Perhaps because of the emphasis on the previous literature, some people, in my experience, assume that existential risk from PS-misaligned AI requires some combination of (1)-(5). I disagree with this. I think (1)-(5) can make an important difference (see discussion of a few considerations below), but that serious risks can arise without them, too; and I won’t, in what follows, assume any of them.

Similarly, you're right that multiagent risks don't quite fit in with the reports discussion (though in this post we discuss multipolar scenarios but don't really go over multiagent dynamics, like conflict/cooperation between TAIs). Unique multiagent risks (for example risks of conflict between AIs) generally require us to first have an outcome with a lot of misaligned AIs embedded in society, and then further problems will develop after that - this is something we plan to discuss in a follow-up post.

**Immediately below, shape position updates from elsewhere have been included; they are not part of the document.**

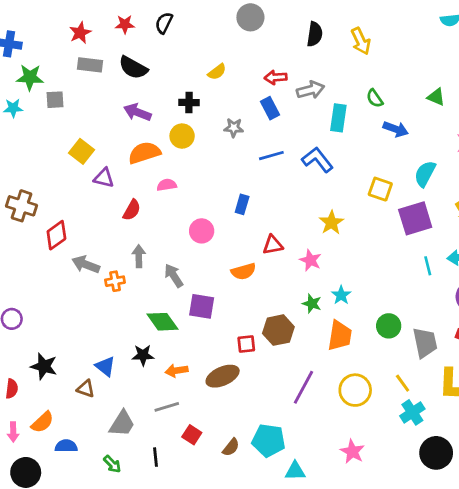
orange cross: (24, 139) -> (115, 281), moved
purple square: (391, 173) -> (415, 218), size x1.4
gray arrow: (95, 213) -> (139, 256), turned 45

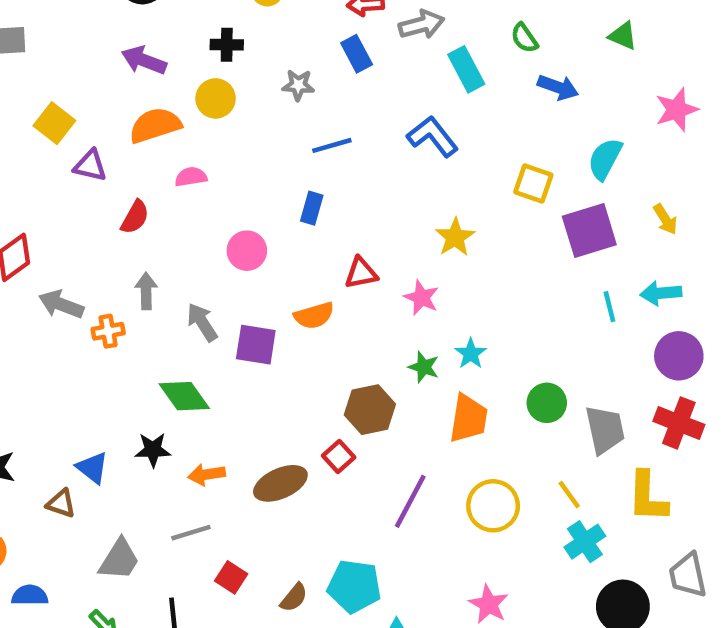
cyan rectangle: (338, 118) -> (466, 69), turned -36
blue line: (271, 156) -> (332, 145), moved
purple square: (202, 306) -> (256, 345), moved
red square: (246, 344) -> (339, 457), moved, turned -36

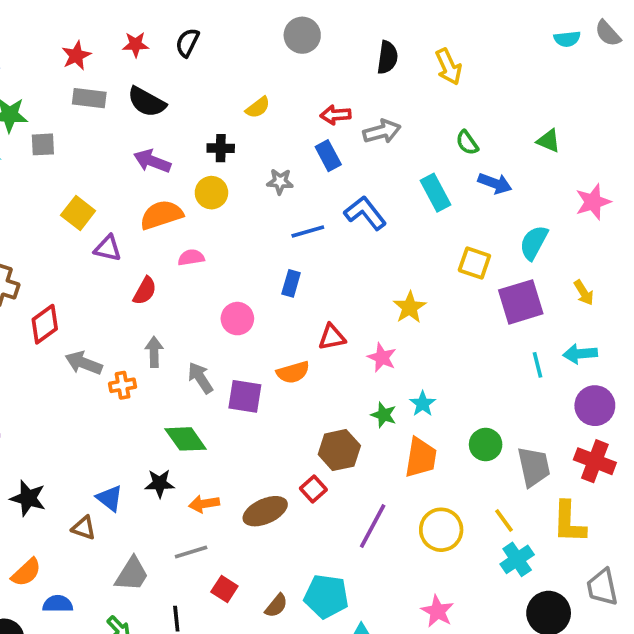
cyan rectangle: (466, 69) -> (436, 193), moved
blue L-shape: (433, 136) -> (365, 213), moved

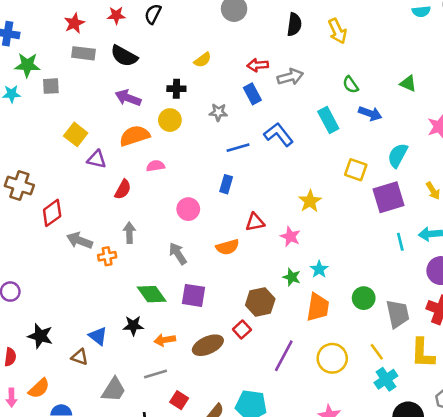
gray arrow: (200, 378) -> (178, 254), moved
purple square: (245, 396) -> (193, 295), moved

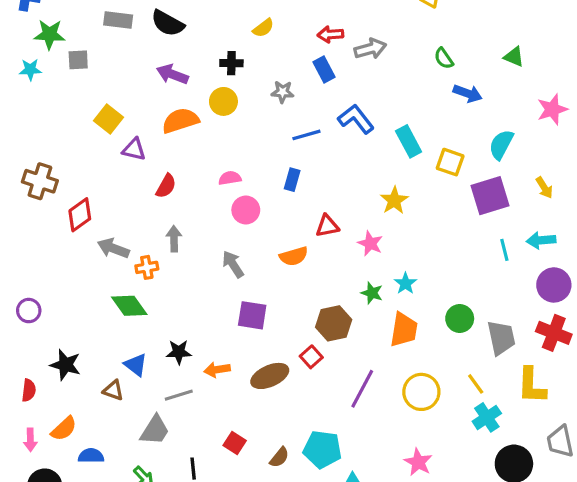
cyan rectangle: (328, 120) -> (409, 141), moved
pink semicircle: (156, 166) -> (230, 178), moved
green diamond: (152, 294) -> (129, 306), moved
gray line: (156, 374) -> (179, 395), moved

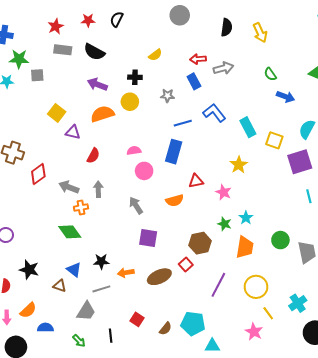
blue rectangle: (292, 180) -> (174, 152), size x1.6
gray arrow: (113, 248) -> (69, 187), moved
yellow line: (476, 384) -> (268, 313), moved

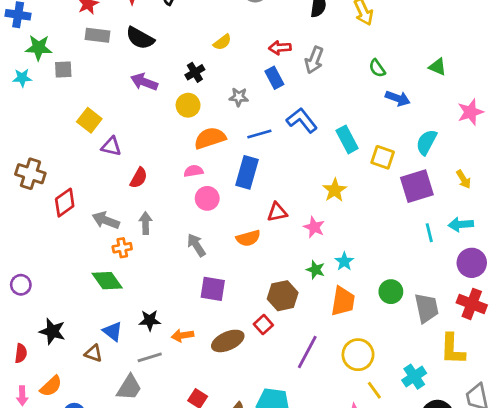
gray arrow: (223, 68) -> (314, 60), turned 126
black cross: (135, 77) -> (195, 72), turned -32
orange semicircle: (102, 114) -> (210, 138), moved

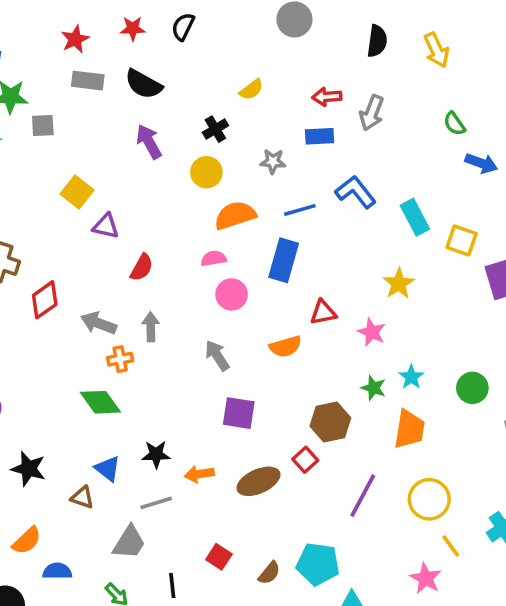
blue rectangle: (274, 78) -> (320, 136), turned -65
purple arrow: (144, 82) -> (149, 142), turned 40
green circle: (391, 292) -> (472, 388), moved

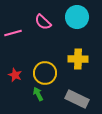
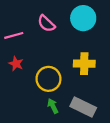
red star: (15, 75) -> (16, 64), moved
green arrow: (38, 94) -> (53, 106), moved

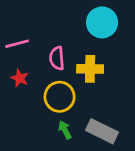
pink semicircle: (46, 24) -> (57, 58), moved, turned 42
yellow cross: (84, 64) -> (90, 69), moved

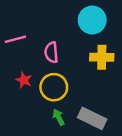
yellow cross: (90, 69) -> (102, 57), moved
red star: (20, 78) -> (24, 80), moved

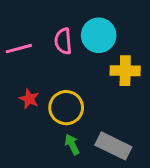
cyan circle: (92, 20) -> (99, 35), moved
pink semicircle: (51, 52) -> (63, 41), moved

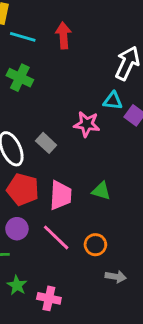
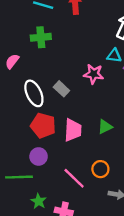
green cross: (20, 78) -> (41, 37), turned -30
green triangle: (101, 191) -> (105, 127), turned -42
pink line: (56, 237) -> (74, 178), moved

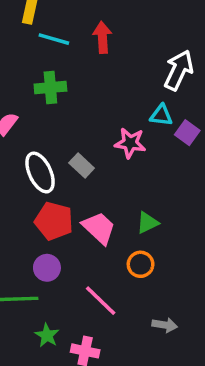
pink trapezoid: (73, 130) -> (99, 228), turned -50
orange circle: (100, 169) -> (141, 264), moved

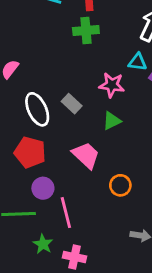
green cross: (50, 88) -> (86, 30), moved
red pentagon: (54, 221) -> (30, 152), moved
green triangle: (147, 223) -> (112, 121), moved
pink line: (101, 301) -> (66, 213), moved, turned 32

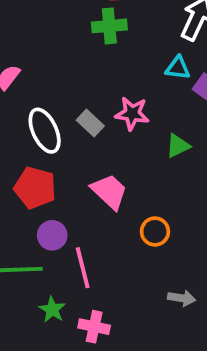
pink star: (112, 85) -> (132, 114), moved
green triangle: (112, 121) -> (178, 146), moved

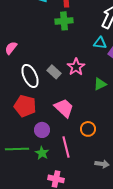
pink star: (132, 114) -> (76, 67), turned 30
purple circle: (52, 235) -> (42, 130), moved
pink line: (83, 268) -> (66, 147), moved
green star: (52, 310) -> (42, 153), moved

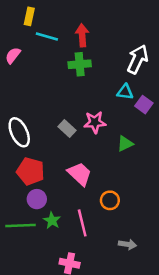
pink semicircle: (11, 48) -> (13, 55), moved
pink star: (76, 67) -> (95, 122), turned 30
white ellipse: (30, 76) -> (19, 132), moved
purple circle: (42, 130) -> (37, 199), moved
green star: (42, 153) -> (52, 220), moved

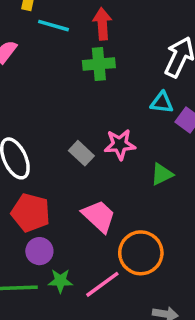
orange circle: (110, 200) -> (141, 253), size x1.6
green star: (52, 220) -> (60, 281), turned -30
pink line: (82, 223) -> (102, 284), turned 68

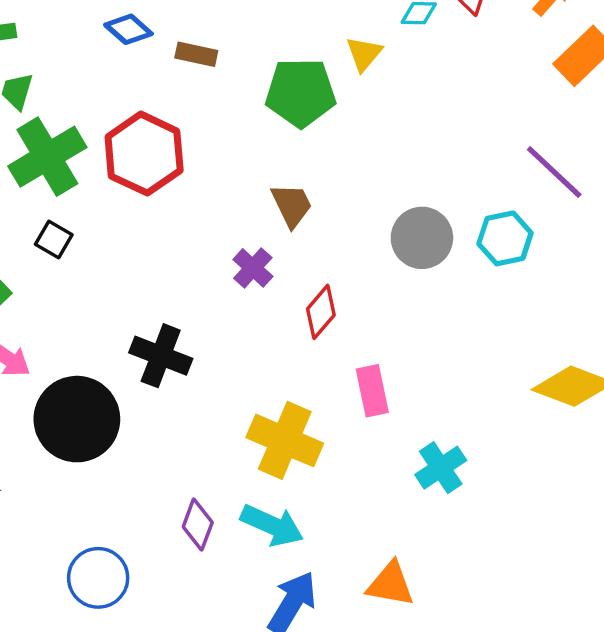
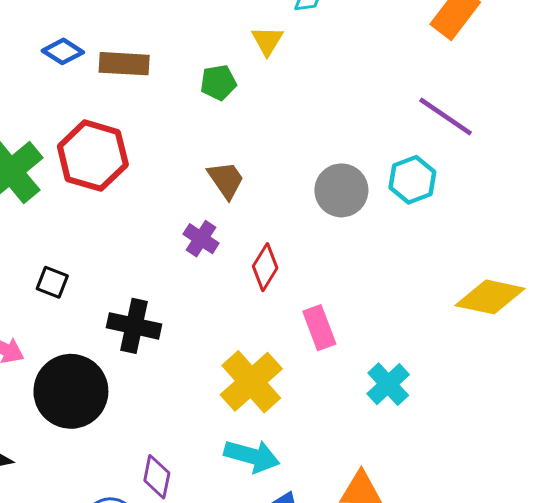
brown rectangle: (196, 54) -> (124, 64), size x1.4
green pentagon: (301, 93) -> (218, 83), size x0.6
black square: (54, 240) -> (52, 282), moved
yellow cross: (285, 440) -> (251, 382), turned 34
purple diamond: (198, 525) -> (157, 477), moved

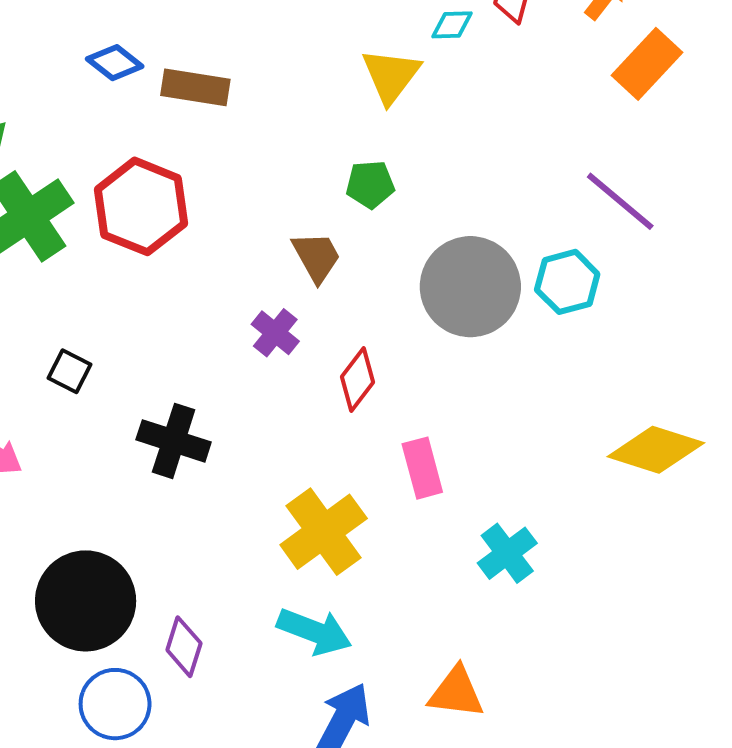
yellow triangle: (267, 41) -> (391, 76), size x1.4
green pentagon: (218, 83) -> (370, 184), moved
gray circle: (341, 190) -> (470, 287), size x1.4
black circle: (71, 391) -> (86, 601), moved

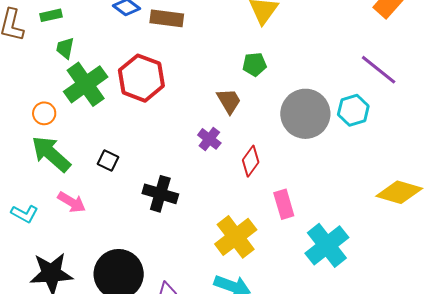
cyan cross: (507, 553) -> (327, 245), size x1.5

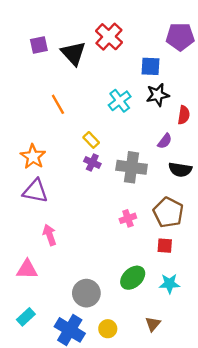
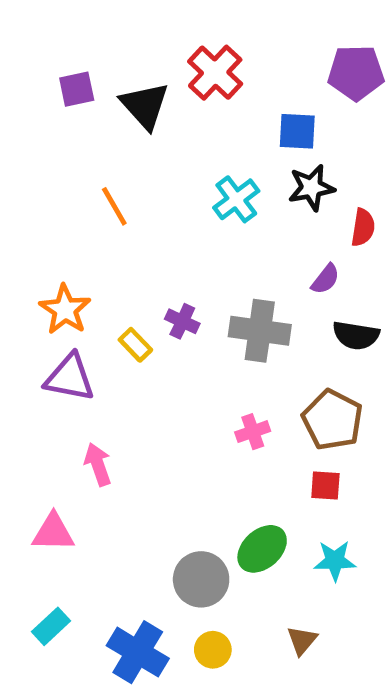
yellow rectangle: (91, 140) -> (135, 345), moved
gray circle: (86, 293) -> (201, 579), moved

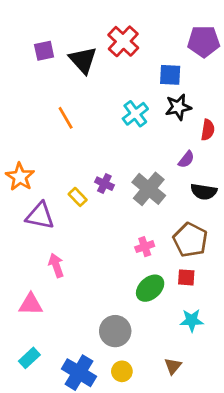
orange star: (65, 310) -> (20, 177), moved
gray cross: (260, 331) -> (149, 189), turned 32
green ellipse: (262, 549) -> (150, 288), moved

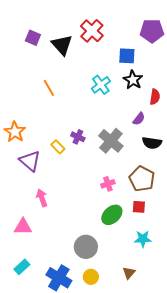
purple square: (44, 51) -> (33, 38), turned 35
black star: (178, 107) -> (133, 80), turned -30
purple triangle: (40, 216) -> (30, 161), turned 30

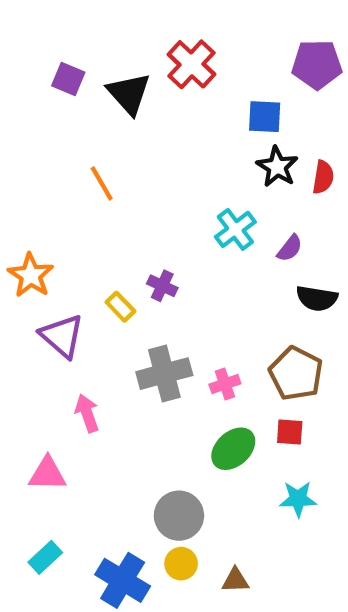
cyan cross: (101, 85) -> (235, 229), moved
red semicircle: (155, 97) -> (323, 177), moved
gray cross: (111, 141) -> (164, 374), moved, turned 35
brown triangle: (129, 273) -> (235, 580), moved, turned 48
yellow circle: (91, 277) -> (181, 564), moved

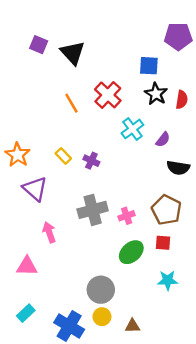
red cross: (192, 64) -> (108, 95), moved
orange line: (102, 183) -> (71, 103), moved
yellow rectangle: (120, 307) -> (63, 156), moved

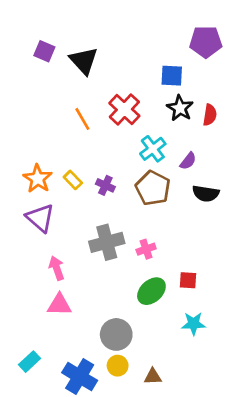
orange star: (18, 155) -> (38, 179), moved
brown pentagon: (166, 210) -> (153, 188), moved
pink triangle: (27, 266) -> (59, 305), moved

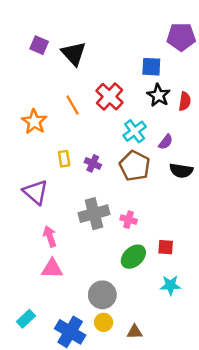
orange star: (38, 179) -> (34, 122), moved
yellow rectangle: (73, 180) -> (64, 159), turned 35
pink cross: (146, 249) -> (129, 220), turned 35

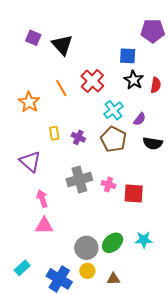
red square: (166, 247) -> (134, 194), moved, size x1.5
green ellipse: (133, 257) -> (113, 243), moved

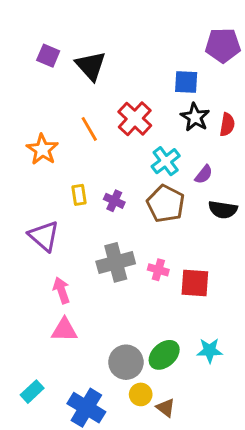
yellow circle: (87, 271) -> (141, 394), moved
brown triangle: (114, 279) -> (166, 408), turned 40

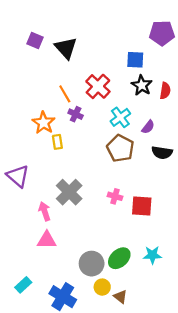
orange star: (42, 149) -> (44, 123), moved
purple cross: (114, 201) -> (76, 114), moved
purple triangle: (44, 236) -> (18, 176), moved
gray cross: (116, 262) -> (69, 192), moved, turned -30

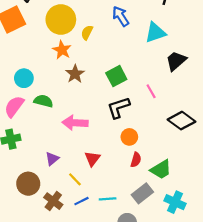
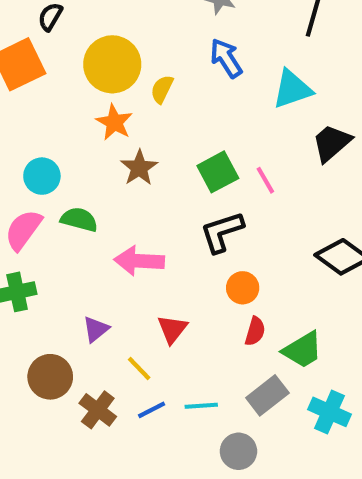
pink line: (151, 91) -> (265, 180), moved

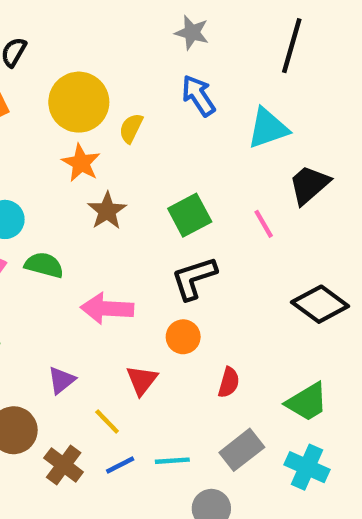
pink line: (265, 180) -> (264, 224), moved
orange circle: (243, 288) -> (183, 337), moved
green trapezoid: (303, 350) -> (307, 402), moved

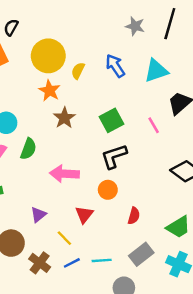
gray star: (192, 33) -> (135, 26), moved
blue arrow: (198, 96) -> (115, 66), moved
green semicircle: (44, 265) -> (28, 149), turned 95

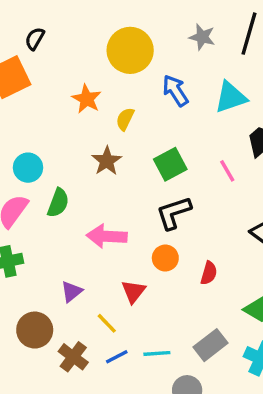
yellow circle: (48, 56) -> (130, 50), moved
yellow semicircle: (78, 71) -> (125, 119), moved
orange star: (49, 91) -> (87, 99), moved
red semicircle: (134, 216) -> (209, 273), moved

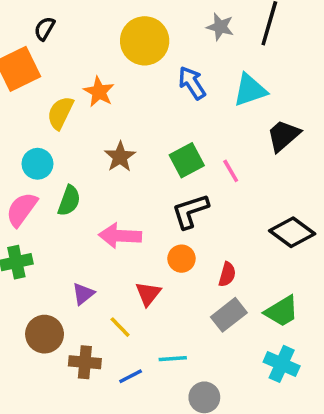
yellow semicircle: (125, 119) -> (60, 113), moved, size x1.4
pink line: (227, 171) -> (231, 171), moved
gray rectangle: (211, 345) -> (229, 315), moved
brown cross: (73, 357) -> (85, 362), turned -32
blue line: (117, 357) -> (131, 376), moved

So many of the early steps in scenarios like AAFS will be shared with risks from multiagent systems, but eventually there will be differences.

"I won't assume any of them" is distinct from "I will assume the negations of them".

I'm fairly confident the analysis is also meant to apply to situations in which things like (1)-(5) do hold.

(Certainly I personally am willing to apply the analysis to situations in which (1)-(5) hold.)

Rohin is correct. In general, I meant for the report's analysis to apply to basically all of these situations (e.g., both inner and outer-misaligned, both multi-polar and unipolar, both fast take-off and slow take-off), provided that the misaligned AI systems in question ultimately end up power-seeking, and that this power-seeking leads to existential catastrophe.

It's true, though, that some of my discussion was specifically meant to address the idea that absent a brain-in-a-box-like scenario, we're fine. Hence the interest in e.g. deployment decisions, warning shots, and corrective mechanisms.